Today I'd like to talk a bit more about the authoring xml schema that is used to create documentation for the Longhorn SDK. In reality there are several xml schemas that are used to author content for the Longhorn SDK but there is only one 'native' xml schema that the Red October system can 'build'. Red October itself is schema agnostic in that it provides an 'interface' to the build system for any xml schema, but at this point we have only provided a build implementation for one schema. The other schemas I mentioned are boiled down to Red October's schema via a few transform pre-processes.

I talked a bit in an earlier post about authoring content in raw xml versus a wysiwyg forms-based editor but that subject requires a whole other discussion. In the Red October schema, authors and editors work directly in the raw xml.

You can think of the xml documentation set as a structured database stored in a distributed manner in the file system. The schema used is not normalized in that we have a different 'schema' for each reference page type, however, this isn't absolutely correct because each reference page type shares common core schema elements. The only difference between the individual reference page types exists in the xml that represents that syntax - the API's signature. This isn't *entirely* true, but for the purposes of this discussion, IT IS.

A 'page' is broken down into three major sections. Metadata, content, and production information. The metadata section contains information about the page and the api's signature. The content section contains, you guessed it, authored content. The production information section contains more metadata about the document owner, editor, status (ready for publishing, not ready for publishing, etc.).

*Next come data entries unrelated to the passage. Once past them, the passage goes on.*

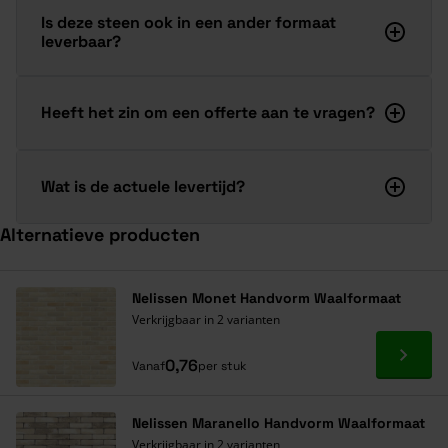
Is deze steen ook in een ander formaat
leverbaar?
Heeft het zin om een offerte aan te vragen?
Wat is de actuele levertijd?
Alternatieve producten
Navigeren door de elementen van de carrousel is mogelijk met de ta
Druk om carrousel over te slaan
Druk op om naar carrouselnavigatie te gaan
Nelissen Monet Handvorm Waalformaat
Verkrijgbaar in 2 varianten
Ga naa
0,76
Vanaf
per stuk
Nelissen Maranello Handvorm Waalformaat
Verkrijgbaar in 2 varianten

Now, I'm certain there are those out there who will want to know why we don't keep all the document metadata and production data in SQL. We do. Sort of. On the metadata side, our goal was to make the task of writing queries against the database easy. We collect up all the individual xml documents into a gigantic single DOM so we can write xpaths against it. On the production data side, the data gets scrubbed and thrown into a set of query tools. As far as I can tell (and any writers/editors using the system can correct me if I'm wrong) they find it easier to work with the data directly in the document itself since they are working in the raw xml.